**WORK TASK:**
Can you copy out every item below word for word, leaving out the pictures?

**DATA RECORDS:**
= Beginning of Section =
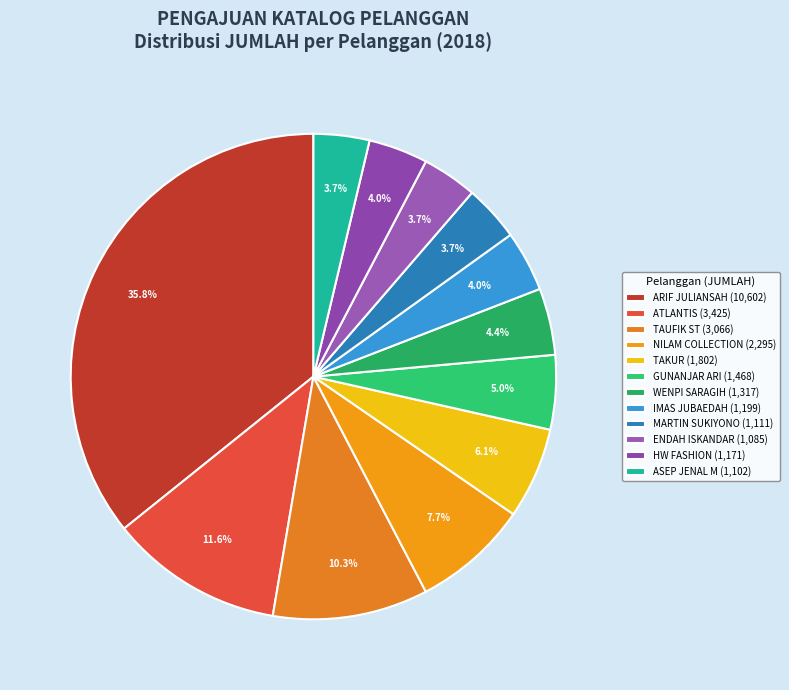

Is it true that HW FASHION is 11% of the pie?

False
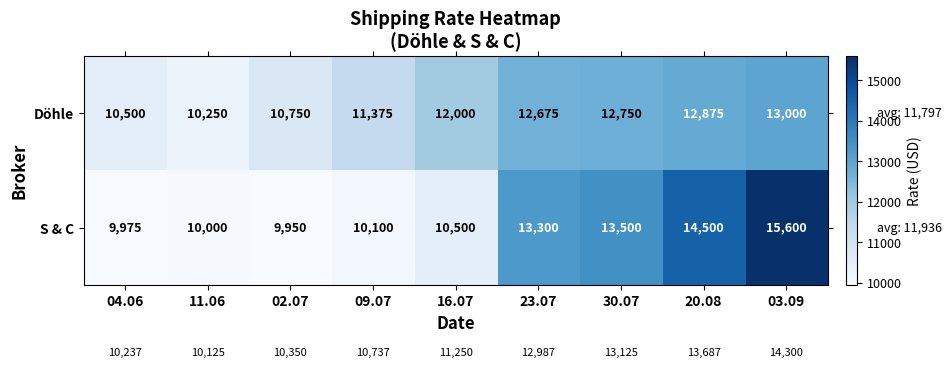

Reading left to right, list all the values displayed in this chart.

Döhle: 04.06=10500	11.06=10250	02.07=10750	09.07=11375	16.07=12000	23.07=12675	30.07=12750	20.08=12875	03.09=13000
S & C: 04.06=9975	11.06=10000	02.07=9950	09.07=10100	16.07=10500	23.07=13300	30.07=13500	20.08=14500	03.09=15600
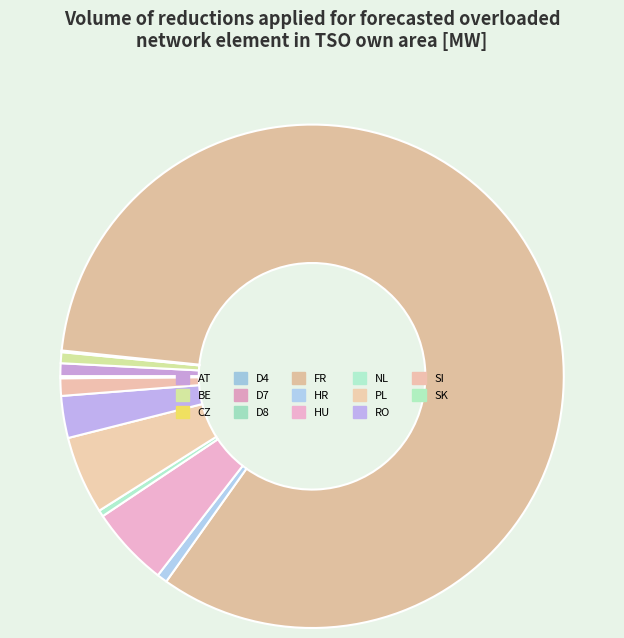

To the nearest percent, what portion does PL represent?

5%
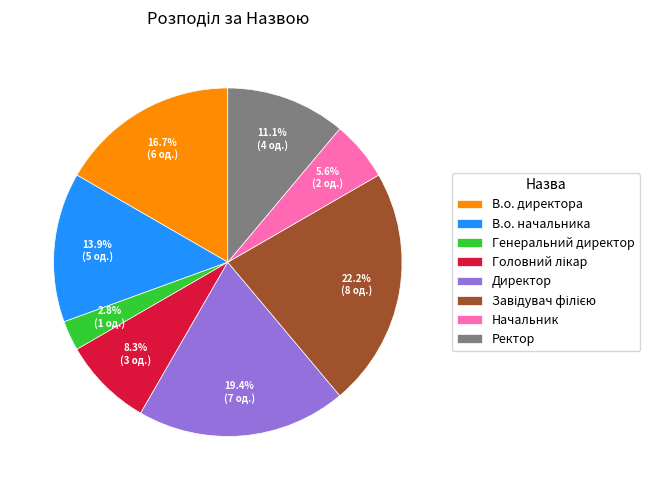

What percentage is NOT represented by Начальник?

94.4%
= End of Section =
**EXERCISE RESULT:**
Is it true that HW FASHION is 11% of the pie?

False

Reading left to right, list all the values displayed in this chart.

Döhle: 04.06=10500	11.06=10250	02.07=10750	09.07=11375	16.07=12000	23.07=12675	30.07=12750	20.08=12875	03.09=13000
S & C: 04.06=9975	11.06=10000	02.07=9950	09.07=10100	16.07=10500	23.07=13300	30.07=13500	20.08=14500	03.09=15600

To the nearest percent, what portion does PL represent?

5%

What percentage is NOT represented by Начальник?

94.4%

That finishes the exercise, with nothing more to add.